### Available data:
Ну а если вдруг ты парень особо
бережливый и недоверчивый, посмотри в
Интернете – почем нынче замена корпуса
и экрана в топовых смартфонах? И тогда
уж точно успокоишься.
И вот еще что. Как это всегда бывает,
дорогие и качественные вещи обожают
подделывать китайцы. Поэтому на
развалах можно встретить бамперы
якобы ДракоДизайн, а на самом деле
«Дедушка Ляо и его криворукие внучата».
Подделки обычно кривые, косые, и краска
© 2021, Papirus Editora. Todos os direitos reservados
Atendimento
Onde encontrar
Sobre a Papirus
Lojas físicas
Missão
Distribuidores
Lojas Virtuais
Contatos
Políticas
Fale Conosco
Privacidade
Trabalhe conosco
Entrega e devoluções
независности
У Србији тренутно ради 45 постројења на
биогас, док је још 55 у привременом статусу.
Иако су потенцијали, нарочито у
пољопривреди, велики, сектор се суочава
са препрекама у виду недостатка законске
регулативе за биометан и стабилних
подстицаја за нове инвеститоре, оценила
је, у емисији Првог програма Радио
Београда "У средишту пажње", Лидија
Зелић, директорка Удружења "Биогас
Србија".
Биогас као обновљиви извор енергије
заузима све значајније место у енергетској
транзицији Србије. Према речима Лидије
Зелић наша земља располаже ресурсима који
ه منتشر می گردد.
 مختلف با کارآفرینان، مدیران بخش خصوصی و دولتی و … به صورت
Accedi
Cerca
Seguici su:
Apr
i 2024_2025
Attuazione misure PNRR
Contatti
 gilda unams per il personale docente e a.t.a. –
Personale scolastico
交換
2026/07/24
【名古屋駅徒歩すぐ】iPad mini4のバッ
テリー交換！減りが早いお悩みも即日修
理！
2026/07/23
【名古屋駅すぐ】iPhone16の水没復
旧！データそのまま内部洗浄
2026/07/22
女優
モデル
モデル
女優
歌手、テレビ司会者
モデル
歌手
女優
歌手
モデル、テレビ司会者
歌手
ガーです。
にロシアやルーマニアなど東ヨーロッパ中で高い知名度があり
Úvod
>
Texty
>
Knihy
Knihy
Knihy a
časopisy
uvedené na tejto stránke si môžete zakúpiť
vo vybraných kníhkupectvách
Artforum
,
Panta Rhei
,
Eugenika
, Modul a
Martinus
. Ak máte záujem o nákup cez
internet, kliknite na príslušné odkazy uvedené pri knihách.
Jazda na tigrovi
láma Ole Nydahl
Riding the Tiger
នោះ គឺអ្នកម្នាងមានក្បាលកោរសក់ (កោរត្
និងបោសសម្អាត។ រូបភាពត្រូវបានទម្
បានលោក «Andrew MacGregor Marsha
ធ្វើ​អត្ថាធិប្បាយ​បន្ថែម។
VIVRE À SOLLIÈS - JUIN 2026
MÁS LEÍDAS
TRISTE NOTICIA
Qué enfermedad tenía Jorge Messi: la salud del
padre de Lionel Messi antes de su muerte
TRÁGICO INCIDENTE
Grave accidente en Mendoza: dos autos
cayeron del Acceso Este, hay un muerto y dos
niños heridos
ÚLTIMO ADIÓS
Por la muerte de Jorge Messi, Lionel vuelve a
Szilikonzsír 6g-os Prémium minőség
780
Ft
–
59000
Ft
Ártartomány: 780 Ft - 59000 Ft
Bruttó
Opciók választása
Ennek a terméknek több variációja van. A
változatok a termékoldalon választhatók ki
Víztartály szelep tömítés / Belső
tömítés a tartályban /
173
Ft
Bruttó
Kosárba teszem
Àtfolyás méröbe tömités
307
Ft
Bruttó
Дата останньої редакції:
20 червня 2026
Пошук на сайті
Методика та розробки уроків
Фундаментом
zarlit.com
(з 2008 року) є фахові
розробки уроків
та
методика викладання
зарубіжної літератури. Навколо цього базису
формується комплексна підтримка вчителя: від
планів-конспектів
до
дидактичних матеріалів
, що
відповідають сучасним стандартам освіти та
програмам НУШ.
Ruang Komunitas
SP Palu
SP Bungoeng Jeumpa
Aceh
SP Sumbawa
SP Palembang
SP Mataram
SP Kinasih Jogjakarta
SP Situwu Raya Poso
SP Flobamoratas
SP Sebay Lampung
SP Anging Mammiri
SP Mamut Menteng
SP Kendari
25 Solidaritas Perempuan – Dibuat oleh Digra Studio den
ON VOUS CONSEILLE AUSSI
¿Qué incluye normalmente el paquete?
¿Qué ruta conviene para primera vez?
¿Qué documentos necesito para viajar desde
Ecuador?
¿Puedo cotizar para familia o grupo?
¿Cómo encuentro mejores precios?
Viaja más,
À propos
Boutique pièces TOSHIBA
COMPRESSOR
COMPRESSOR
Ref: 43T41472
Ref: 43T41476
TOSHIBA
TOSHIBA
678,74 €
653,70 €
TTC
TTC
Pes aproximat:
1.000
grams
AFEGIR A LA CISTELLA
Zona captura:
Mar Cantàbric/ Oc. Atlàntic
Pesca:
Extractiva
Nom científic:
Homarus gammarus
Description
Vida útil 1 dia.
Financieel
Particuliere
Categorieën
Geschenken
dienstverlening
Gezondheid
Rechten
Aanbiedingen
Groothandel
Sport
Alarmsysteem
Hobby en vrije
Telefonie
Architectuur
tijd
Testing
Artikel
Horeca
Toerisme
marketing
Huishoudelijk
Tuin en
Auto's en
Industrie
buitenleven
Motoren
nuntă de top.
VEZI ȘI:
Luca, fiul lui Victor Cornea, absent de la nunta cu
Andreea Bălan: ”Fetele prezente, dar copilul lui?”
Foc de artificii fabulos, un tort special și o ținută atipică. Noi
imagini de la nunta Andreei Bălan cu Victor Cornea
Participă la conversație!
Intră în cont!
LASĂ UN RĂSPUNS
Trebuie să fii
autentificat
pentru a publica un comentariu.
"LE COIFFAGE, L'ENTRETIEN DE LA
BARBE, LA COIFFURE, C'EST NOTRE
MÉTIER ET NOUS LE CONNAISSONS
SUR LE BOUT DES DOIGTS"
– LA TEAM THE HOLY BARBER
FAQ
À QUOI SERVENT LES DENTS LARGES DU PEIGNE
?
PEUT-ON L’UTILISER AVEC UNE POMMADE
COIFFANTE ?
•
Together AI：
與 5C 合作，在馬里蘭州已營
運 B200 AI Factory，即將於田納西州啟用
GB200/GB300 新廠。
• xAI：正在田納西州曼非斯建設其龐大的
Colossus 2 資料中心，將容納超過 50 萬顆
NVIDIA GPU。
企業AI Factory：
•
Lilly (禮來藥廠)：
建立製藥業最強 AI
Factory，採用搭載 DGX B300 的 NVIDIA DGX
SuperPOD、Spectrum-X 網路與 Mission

### Prompt:
A precise copy of all the records is needed.

### Solution for this task:
Ну а если вдруг ты парень особо
бережливый и недоверчивый, посмотри в
Интернете – почем нынче замена корпуса
и экрана в топовых смартфонах? И тогда
уж точно успокоишься.
И вот еще что. Как это всегда бывает,
дорогие и качественные вещи обожают
подделывать китайцы. Поэтому на
развалах можно встретить бамперы
якобы ДракоДизайн, а на самом деле
«Дедушка Ляо и его криворукие внучата».
Подделки обычно кривые, косые, и краска
© 2021, Papirus Editora. Todos os direitos reservados
Atendimento
Onde encontrar
Sobre a Papirus
Lojas físicas
Missão
Distribuidores
Lojas Virtuais
Contatos
Políticas
Fale Conosco
Privacidade
Trabalhe conosco
Entrega e devoluções
независности
У Србији тренутно ради 45 постројења на
биогас, док је још 55 у привременом статусу.
Иако су потенцијали, нарочито у
пољопривреди, велики, сектор се суочава
са препрекама у виду недостатка законске
регулативе за биометан и стабилних
подстицаја за нове инвеститоре, оценила
је, у емисији Првог програма Радио
Београда "У средишту пажње", Лидија
Зелић, директорка Удружења "Биогас
Србија".
Биогас као обновљиви извор енергије
заузима све значајније место у енергетској
транзицији Србије. Према речима Лидије
Зелић наша земља располаже ресурсима који
ه منتشر می گردد.
 مختلف با کارآفرینان، مدیران بخش خصوصی و دولتی و … به صورت
Accedi
Cerca
Seguici su:
Apr
i 2024_2025
Attuazione misure PNRR
Contatti
 gilda unams per il personale docente e a.t.a. –
Personale scolastico
交換
2026/07/24
【名古屋駅徒歩すぐ】iPad mini4のバッ
テリー交換！減りが早いお悩みも即日修
理！
2026/07/23
【名古屋駅すぐ】iPhone16の水没復
旧！データそのまま内部洗浄
2026/07/22
女優
モデル
モデル
女優
歌手、テレビ司会者
モデル
歌手
女優
歌手
モデル、テレビ司会者
歌手
ガーです。
にロシアやルーマニアなど東ヨーロッパ中で高い知名度があり
Úvod
>
Texty
>
Knihy
Knihy
Knihy a
časopisy
uvedené na tejto stránke si môžete zakúpiť
vo vybraných kníhkupectvách
Artforum
,
Panta Rhei
,
Eugenika
, Modul a
Martinus
. Ak máte záujem o nákup cez
internet, kliknite na príslušné odkazy uvedené pri knihách.
Jazda na tigrovi
láma Ole Nydahl
Riding the Tiger
នោះ គឺអ្នកម្នាងមានក្បាលកោរសក់ (កោរត្
និងបោសសម្អាត។ រូបភាពត្រូវបានទម្
បានលោក «Andrew MacGregor Marsha
ធ្វើ​អត្ថាធិប្បាយ​បន្ថែម។
VIVRE À SOLLIÈS - JUIN 2026
MÁS LEÍDAS
TRISTE NOTICIA
Qué enfermedad tenía Jorge Messi: la salud del
padre de Lionel Messi antes de su muerte
TRÁGICO INCIDENTE
Grave accidente en Mendoza: dos autos
cayeron del Acceso Este, hay un muerto y dos
niños heridos
ÚLTIMO ADIÓS
Por la muerte de Jorge Messi, Lionel vuelve a
Szilikonzsír 6g-os Prémium minőség
780
Ft
–
59000
Ft
Ártartomány: 780 Ft - 59000 Ft
Bruttó
Opciók választása
Ennek a terméknek több variációja van. A
változatok a termékoldalon választhatók ki
Víztartály szelep tömítés / Belső
tömítés a tartályban /
173
Ft
Bruttó
Kosárba teszem
Àtfolyás méröbe tömités
307
Ft
Bruttó
Дата останньої редакції:
20 червня 2026
Пошук на сайті
Методика та розробки уроків
Фундаментом
zarlit.com
(з 2008 року) є фахові
розробки уроків
та
методика викладання
зарубіжної літератури. Навколо цього базису
формується комплексна підтримка вчителя: від
планів-конспектів
до
дидактичних матеріалів
, що
відповідають сучасним стандартам освіти та
програмам НУШ.
Ruang Komunitas
SP Palu
SP Bungoeng Jeumpa
Aceh
SP Sumbawa
SP Palembang
SP Mataram
SP Kinasih Jogjakarta
SP Situwu Raya Poso
SP Flobamoratas
SP Sebay Lampung
SP Anging Mammiri
SP Mamut Menteng
SP Kendari
25 Solidaritas Perempuan – Dibuat oleh Digra Studio den
ON VOUS CONSEILLE AUSSI
¿Qué incluye normalmente el paquete?
¿Qué ruta conviene para primera vez?
¿Qué documentos necesito para viajar desde
Ecuador?
¿Puedo cotizar para familia o grupo?
¿Cómo encuentro mejores precios?
Viaja más,
À propos
Boutique pièces TOSHIBA
COMPRESSOR
COMPRESSOR
Ref: 43T41472
Ref: 43T41476
TOSHIBA
TOSHIBA
678,74 €
653,70 €
TTC
TTC
Pes aproximat:
1.000
grams
AFEGIR A LA CISTELLA
Zona captura:
Mar Cantàbric/ Oc. Atlàntic
Pesca:
Extractiva
Nom científic:
Homarus gammarus
Description
Vida útil 1 dia.
Financieel
Particuliere
Categorieën
Geschenken
dienstverlening
Gezondheid
Rechten
Aanbiedingen
Groothandel
Sport
Alarmsysteem
Hobby en vrije
Telefonie
Architectuur
tijd
Testing
Artikel
Horeca
Toerisme
marketing
Huishoudelijk
Tuin en
Auto's en
Industrie
buitenleven
Motoren
nuntă de top.
VEZI ȘI:
Luca, fiul lui Victor Cornea, absent de la nunta cu
Andreea Bălan: ”Fetele prezente, dar copilul lui?”
Foc de artificii fabulos, un tort special și o ținută atipică. Noi
imagini de la nunta Andreei Bălan cu Victor Cornea
Participă la conversație!
Intră în cont!
LASĂ UN RĂSPUNS
Trebuie să fii
autentificat
pentru a publica un comentariu.
"LE COIFFAGE, L'ENTRETIEN DE LA
BARBE, LA COIFFURE, C'EST NOTRE
MÉTIER ET NOUS LE CONNAISSONS
SUR LE BOUT DES DOIGTS"
– LA TEAM THE HOLY BARBER
FAQ
À QUOI SERVENT LES DENTS LARGES DU PEIGNE
?
PEUT-ON L’UTILISER AVEC UNE POMMADE
COIFFANTE ?
•
Together AI：
與 5C 合作，在馬里蘭州已營
運 B200 AI Factory，即將於田納西州啟用
GB200/GB300 新廠。
• xAI：正在田納西州曼非斯建設其龐大的
Colossus 2 資料中心，將容納超過 50 萬顆
NVIDIA GPU。
企業AI Factory：
•
Lilly (禮來藥廠)：
建立製藥業最強 AI
Factory，採用搭載 DGX B300 的 NVIDIA DGX
SuperPOD、Spectrum-X 網路與 Mission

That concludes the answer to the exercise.